Still, SOCKS V5 is not a panacea for multimedia security. In addition to the SOCKS V5 server software, clients must have SOCKS V5 software installed, and applications must be "socksified." Getting SOCKS V5 to work with emerging Internet applications such as RealAudio isn't as simple as plug and play, developers say.

"Multimedia applications still carry enough proprietary stuff in them that we need to tweak the SOCKS V5 server to support them," says Frederic Martin, the product line manager for Novell's BorderManager firewall, which supports SOCKS V4 and V5.

"SOCKS isn't the right solution for every problem that exists with multimedia," says Marc Van Heyningen, Internet security architect for Aventail, an extranet vendor in Seattle. He says some observers predict that the IP Security standard will eventually replace SOCKS V5 for securing multimedia applications, but he sees a role for both protocols.

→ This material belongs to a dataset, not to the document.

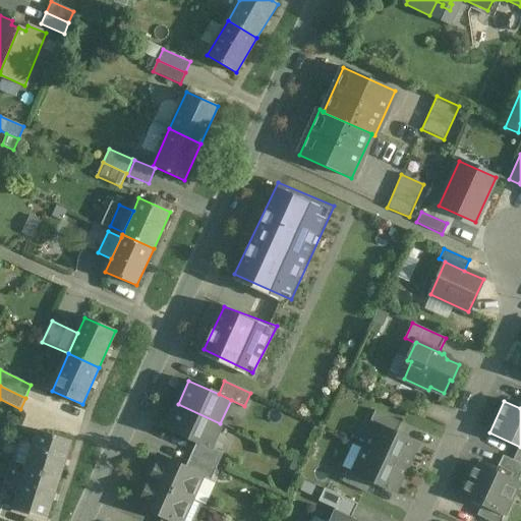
[(220,423),(178,404),(167,428),(196,442),(210,448),(210,447),(220,423)]
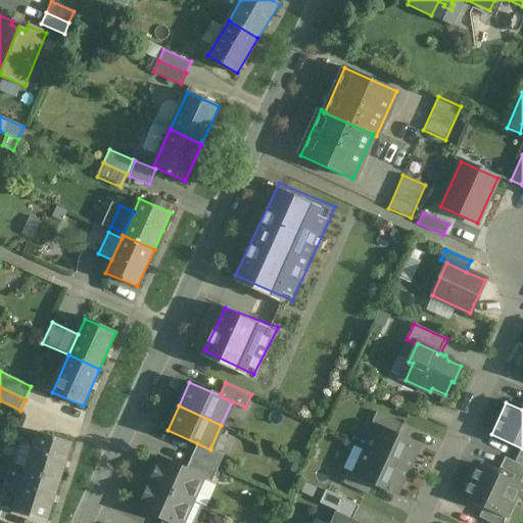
[(402,424),(377,412),(372,423),(377,425),(397,435),(402,424)]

For now, SOCKS V5 is good enough for Wireless One, a Jackson, Miss., ISP that uses the SOCKS V5 feature of Novell's BorderManager to grant a handful of top executives the ability to receive RealAudio streams. "We can allow or deny access to just about any protocol or application by user or IP address," says John Cressman, network communications manager for Wireless One.

Meanwhile, HP uses the protocol to support audio streaming on its employee Web site. HP uses its own SOCKS V5-compliant Praesidium Extranet VPN to handle the traffic.

"We just open up one port in the firewall for streaming audio and data," says Narayan Makaram, a senior technical consultant with HP's Internet Security Division. "SOCKS is making that possible."